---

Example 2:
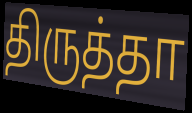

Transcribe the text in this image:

திருத்தா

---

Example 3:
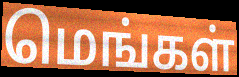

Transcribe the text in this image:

மெங்கள்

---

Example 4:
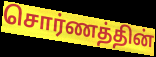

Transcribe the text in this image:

சொர்ணத்தின்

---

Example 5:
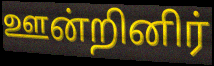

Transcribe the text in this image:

ஊன்றினிர்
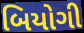
બિયોગી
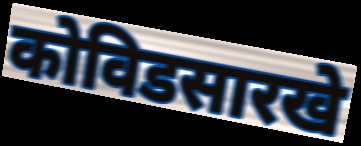
कोविडसारखे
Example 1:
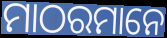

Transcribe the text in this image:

ମାଠରମାନେ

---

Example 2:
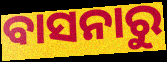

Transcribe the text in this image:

ବାସନାରୁ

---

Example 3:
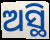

· · · · · · ·

Lay out every line of the entries above as a Markdown table with the columns Row and Line, numbering each row and skipping blank lines. Leave the pictures out.

ANSWER:
| Row | Line |
|---|---|
| 1 | --- |
| 2 | Example 2: |
| 3 | Transcribe the text in this image: |
| 4 | திருத்தா |
| 5 | --- |
| 6 | Example 3: |
| 7 | Transcribe the text in this image: |
| 8 | மெங்கள் |
| 9 | --- |
| 10 | Example 4: |
| 11 | Transcribe the text in this image: |
| 12 | சொர்ணத்தின் |
| 13 | --- |
| 14 | Example 5: |
| 15 | Transcribe the text in this image: |
| 16 | ஊன்றினிர் |
| 17 | બિયોગી |
| 18 | कोविडसारखे |
| 19 | Example 1: |
| 20 | Transcribe the text in this image: |
| 21 | ମାଠରମାନେ |
| 22 | --- |
| 23 | Example 2: |
| 24 | Transcribe the text in this image: |
| 25 | ବାସନାରୁ |
| 26 | --- |
| 27 | Example 3: |